Govt. amends Constitution to reflect Christian State
A bill to amend the Constitution to define Samoa as a Christian State was tabled in Parliament yesterday.
The Constitutional Amendment Bill (No. 2) 2016 was presented by Prime Minister Tuilaepa Sa’ilele Malielegaoi when Parliament convened for the last time this year.
The Constitutional amendment in relation to religion is one of two changes announced by Prime Minister Tuilaepa.
The second change proposed was tabled in the Constitutional Amendment Bill (No.1) 2016. The bill seeks to remove the appointment of the Director of Public Prosecutions, returning its powers and duties to the Attorney General.
Both changes were not discussed, as it was the first reading.

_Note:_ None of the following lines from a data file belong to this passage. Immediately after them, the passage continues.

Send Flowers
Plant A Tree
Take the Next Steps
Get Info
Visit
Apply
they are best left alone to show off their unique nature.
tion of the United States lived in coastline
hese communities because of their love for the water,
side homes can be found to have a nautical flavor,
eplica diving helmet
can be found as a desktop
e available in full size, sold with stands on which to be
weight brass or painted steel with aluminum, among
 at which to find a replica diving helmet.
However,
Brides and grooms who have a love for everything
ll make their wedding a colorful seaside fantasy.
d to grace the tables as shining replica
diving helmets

According to the Constitutional Amendment Bill (No. 2) 2016’s Explanatory Memorandum, it aims to insert in the Constitution that Samoa is a Christian nation to declare the dominance of Christianity in Samoa.

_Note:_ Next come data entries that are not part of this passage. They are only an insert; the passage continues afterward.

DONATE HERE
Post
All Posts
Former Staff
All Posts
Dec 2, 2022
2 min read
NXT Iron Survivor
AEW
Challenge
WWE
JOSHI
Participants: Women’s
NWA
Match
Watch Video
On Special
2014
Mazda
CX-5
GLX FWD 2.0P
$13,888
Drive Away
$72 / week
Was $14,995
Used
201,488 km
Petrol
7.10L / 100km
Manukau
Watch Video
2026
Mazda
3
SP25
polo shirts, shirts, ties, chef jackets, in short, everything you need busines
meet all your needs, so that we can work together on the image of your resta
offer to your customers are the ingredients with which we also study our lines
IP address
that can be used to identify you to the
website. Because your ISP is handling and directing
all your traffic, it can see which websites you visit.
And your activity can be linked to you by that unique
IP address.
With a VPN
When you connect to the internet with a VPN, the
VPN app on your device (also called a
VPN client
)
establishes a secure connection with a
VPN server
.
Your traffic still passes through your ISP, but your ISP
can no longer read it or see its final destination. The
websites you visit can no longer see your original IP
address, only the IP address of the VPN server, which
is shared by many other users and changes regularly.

A pre-sitting briefing held on Monday gave the Members of Parliament the opportunity to ask questions about bills before Parliament reconvened yesterday.
According to the pre-sitting summary on the Legislative Assembly website, Attorney General, Lemalu Hermann Retzlaff explained the Constitutional changes.

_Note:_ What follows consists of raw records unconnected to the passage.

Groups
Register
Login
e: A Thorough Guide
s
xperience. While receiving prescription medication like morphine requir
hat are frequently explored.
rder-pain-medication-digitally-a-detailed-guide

Lemalu told M.Ps it would not affect the human rights protected under Article 11, which permits all citizens to practice their own particular religious beliefs.
Currently, reference to Christianity is in the Preamble but the amendment “will enshrine Christianity from within the body of the Constitution which effectively provides a legal definition of the State’s religion.”
Lemalu said the government is not attempting to control religion among its people but merely attempting to define the State religion.
As for the decision to return the powers of the Director of Public Prosecutor to the A.G, Lemalu also explained to M.Ps at the pre-sitting briefing the amendment would decrease the cost of operating a separate prosecution arm.
In addition, he said the amendment will lessen instances of ‘conflict of interest’ with the Attorney General subsequently overseeing all prosecution cases.
The separation of the A.Gs office and the N.P.O. was recently enacted.
Lemalu stated that as a result of recent events within the N.P.O., Cabinet decided that the previous structure, wherein prosecutions were handled by the Office of A.G. is preferable and also more cost effective.
“One Member commented that the principal act was not defective, but rather the implementation and monitoring processes were at fault for recent events within the NPO, and that in the future, the recruitment process for lawyers should be closely monitored,” stated the Legislative Assembly website.